A recent factsheet published by the erstwhile Department for International Trade (now the Department for Business and Trade) reveals that in 2021, there was an uptick in the inward foreign direct investment (FDI) in the UK from India which amounted to £9.3 billion. The “India meets Britain Tracker” shows that there were 900 Indian companies operating in the UK in 2022 with a total turnover of £54.4 billion and employing 141,005 people compared with 850 with a total turnover of £50.8 billion and employing 116,046 people in 2021.
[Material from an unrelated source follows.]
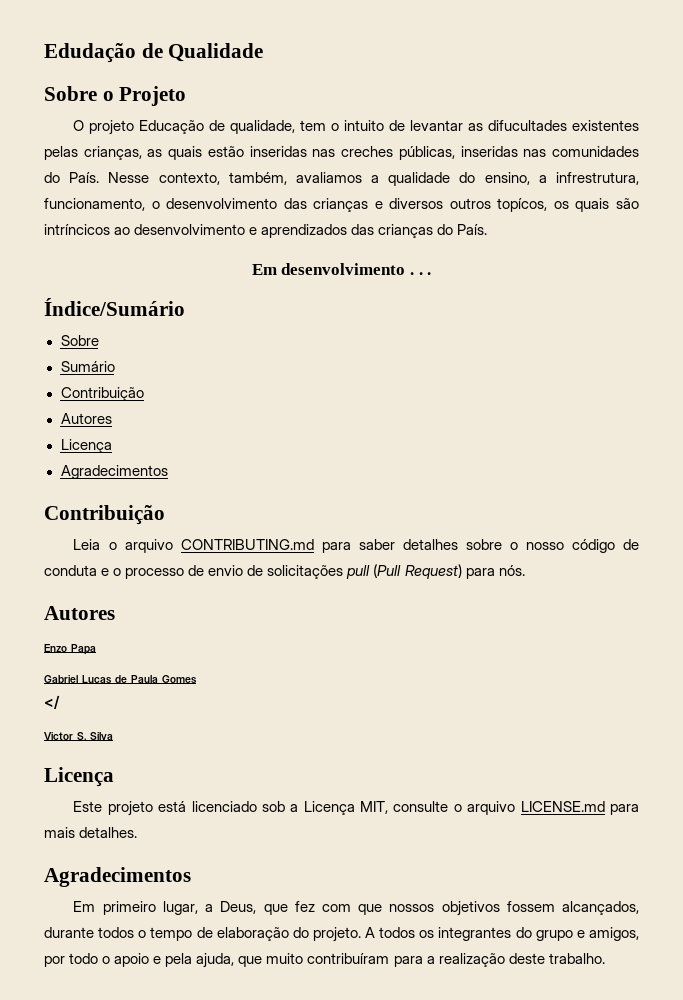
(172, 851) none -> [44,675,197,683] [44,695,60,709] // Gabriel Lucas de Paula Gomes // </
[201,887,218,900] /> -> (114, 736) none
On the goods side, the numbers tell the same story with India being the UK’s 12th largest trading partner accounting for 2.1 per cent of total UK trade. The total UK imports from India amounted to £19.2 billion in the four quarters to the end of Q3 2022 which was an increase of 37.3 per cent or £5.2 billion compared with the four quarters to the end of Q3 2021 as per the DIT’s factsheet.
Immigration to the UK by wealthy Indians has been on a steady increase. Indian businesses still consider the solid rule of law, relative political stability, ease of doing business and a 1.5 million strong diaspora as an asset and continue to view the UK as a preferred trade and investment destination. With India on course to become the world’s third largest economy by 2030, the country is in a position to drive global economic growth over the coming decade. This will increase the large number of Indian HNW individuals and ultra-HNW individuals that will seek to diversify their portfolios of assets and industries internationally.
The pandemic has been a big driver of what was an ongoing trend of wealthy Indians seeking to “globalise their lives and assets;” Indians have a natural affinity with the UK and a growing appetite for British assets.